(Items from a data source)

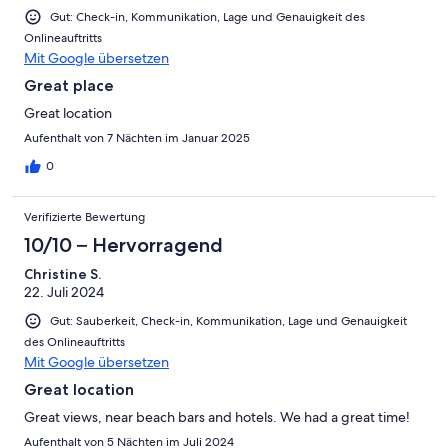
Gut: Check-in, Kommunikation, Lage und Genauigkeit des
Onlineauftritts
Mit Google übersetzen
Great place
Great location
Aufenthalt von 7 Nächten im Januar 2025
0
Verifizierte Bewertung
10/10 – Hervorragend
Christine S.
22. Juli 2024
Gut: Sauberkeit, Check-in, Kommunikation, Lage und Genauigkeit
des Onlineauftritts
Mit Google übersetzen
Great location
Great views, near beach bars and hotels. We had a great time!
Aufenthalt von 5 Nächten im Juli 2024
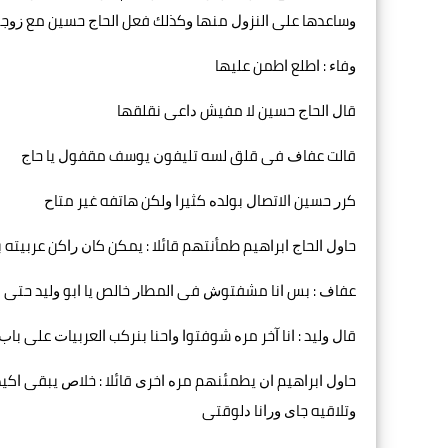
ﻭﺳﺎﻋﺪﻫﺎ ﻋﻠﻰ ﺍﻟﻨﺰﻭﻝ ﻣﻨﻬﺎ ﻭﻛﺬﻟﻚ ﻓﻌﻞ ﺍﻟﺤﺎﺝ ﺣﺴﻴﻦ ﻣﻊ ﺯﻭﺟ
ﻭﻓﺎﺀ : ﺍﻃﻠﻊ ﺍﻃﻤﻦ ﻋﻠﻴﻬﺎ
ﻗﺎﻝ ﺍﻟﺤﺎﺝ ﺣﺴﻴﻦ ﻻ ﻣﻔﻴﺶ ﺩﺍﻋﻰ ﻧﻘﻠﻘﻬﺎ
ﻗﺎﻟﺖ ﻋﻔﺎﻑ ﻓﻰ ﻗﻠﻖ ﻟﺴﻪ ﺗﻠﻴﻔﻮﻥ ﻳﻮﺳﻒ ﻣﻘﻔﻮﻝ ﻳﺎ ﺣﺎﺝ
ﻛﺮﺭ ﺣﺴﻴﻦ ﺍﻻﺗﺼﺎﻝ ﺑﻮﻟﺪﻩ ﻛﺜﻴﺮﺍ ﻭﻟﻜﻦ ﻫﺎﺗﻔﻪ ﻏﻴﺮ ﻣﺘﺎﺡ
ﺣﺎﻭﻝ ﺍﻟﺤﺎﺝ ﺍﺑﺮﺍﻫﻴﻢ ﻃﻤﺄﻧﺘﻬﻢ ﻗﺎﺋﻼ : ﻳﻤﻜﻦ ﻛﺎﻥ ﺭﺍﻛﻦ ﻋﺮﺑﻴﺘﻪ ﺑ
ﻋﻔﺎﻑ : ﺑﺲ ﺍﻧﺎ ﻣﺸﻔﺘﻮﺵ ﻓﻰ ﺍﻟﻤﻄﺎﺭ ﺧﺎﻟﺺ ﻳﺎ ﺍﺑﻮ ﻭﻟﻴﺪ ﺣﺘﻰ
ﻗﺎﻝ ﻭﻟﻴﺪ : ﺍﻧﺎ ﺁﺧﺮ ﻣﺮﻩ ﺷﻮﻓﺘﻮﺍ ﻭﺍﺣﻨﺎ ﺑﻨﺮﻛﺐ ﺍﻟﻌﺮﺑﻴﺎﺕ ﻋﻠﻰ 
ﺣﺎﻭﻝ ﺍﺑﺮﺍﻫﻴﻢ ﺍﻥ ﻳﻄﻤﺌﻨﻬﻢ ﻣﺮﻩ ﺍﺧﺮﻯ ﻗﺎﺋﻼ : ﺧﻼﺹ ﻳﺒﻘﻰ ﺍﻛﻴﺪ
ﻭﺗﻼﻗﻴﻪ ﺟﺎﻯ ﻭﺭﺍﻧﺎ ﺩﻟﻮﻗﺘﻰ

* _Task prompt_
Omit the pictures and reproduce the records above exactly.

* _Answer area_
Gut: Check-in, Kommunikation, Lage und Genauigkeit des
Onlineauftritts
Mit Google übersetzen
Great place
Great location
Aufenthalt von 7 Nächten im Januar 2025
0
Verifizierte Bewertung
10/10 – Hervorragend
Christine S.
22. Juli 2024
Gut: Sauberkeit, Check-in, Kommunikation, Lage und Genauigkeit
des Onlineauftritts
Mit Google übersetzen
Great location
Great views, near beach bars and hotels. We had a great time!
Aufenthalt von 5 Nächten im Juli 2024
ﻭﺳﺎﻋﺪﻫﺎ ﻋﻠﻰ ﺍﻟﻨﺰﻭﻝ ﻣﻨﻬﺎ ﻭﻛﺬﻟﻚ ﻓﻌﻞ ﺍﻟﺤﺎﺝ ﺣﺴﻴﻦ ﻣﻊ ﺯﻭﺟ
ﻭﻓﺎﺀ : ﺍﻃﻠﻊ ﺍﻃﻤﻦ ﻋﻠﻴﻬﺎ
ﻗﺎﻝ ﺍﻟﺤﺎﺝ ﺣﺴﻴﻦ ﻻ ﻣﻔﻴﺶ ﺩﺍﻋﻰ ﻧﻘﻠﻘﻬﺎ
ﻗﺎﻟﺖ ﻋﻔﺎﻑ ﻓﻰ ﻗﻠﻖ ﻟﺴﻪ ﺗﻠﻴﻔﻮﻥ ﻳﻮﺳﻒ ﻣﻘﻔﻮﻝ ﻳﺎ ﺣﺎﺝ
ﻛﺮﺭ ﺣﺴﻴﻦ ﺍﻻﺗﺼﺎﻝ ﺑﻮﻟﺪﻩ ﻛﺜﻴﺮﺍ ﻭﻟﻜﻦ ﻫﺎﺗﻔﻪ ﻏﻴﺮ ﻣﺘﺎﺡ
ﺣﺎﻭﻝ ﺍﻟﺤﺎﺝ ﺍﺑﺮﺍﻫﻴﻢ ﻃﻤﺄﻧﺘﻬﻢ ﻗﺎﺋﻼ : ﻳﻤﻜﻦ ﻛﺎﻥ ﺭﺍﻛﻦ ﻋﺮﺑﻴﺘﻪ ﺑ
ﻋﻔﺎﻑ : ﺑﺲ ﺍﻧﺎ ﻣﺸﻔﺘﻮﺵ ﻓﻰ ﺍﻟﻤﻄﺎﺭ ﺧﺎﻟﺺ ﻳﺎ ﺍﺑﻮ ﻭﻟﻴﺪ ﺣﺘﻰ
ﻗﺎﻝ ﻭﻟﻴﺪ : ﺍﻧﺎ ﺁﺧﺮ ﻣﺮﻩ ﺷﻮﻓﺘﻮﺍ ﻭﺍﺣﻨﺎ ﺑﻨﺮﻛﺐ ﺍﻟﻌﺮﺑﻴﺎﺕ ﻋﻠﻰ 
ﺣﺎﻭﻝ ﺍﺑﺮﺍﻫﻴﻢ ﺍﻥ ﻳﻄﻤﺌﻨﻬﻢ ﻣﺮﻩ ﺍﺧﺮﻯ ﻗﺎﺋﻼ : ﺧﻼﺹ ﻳﺒﻘﻰ ﺍﻛﻴﺪ
ﻭﺗﻼﻗﻴﻪ ﺟﺎﻯ ﻭﺭﺍﻧﺎ ﺩﻟﻮﻗﺘﻰ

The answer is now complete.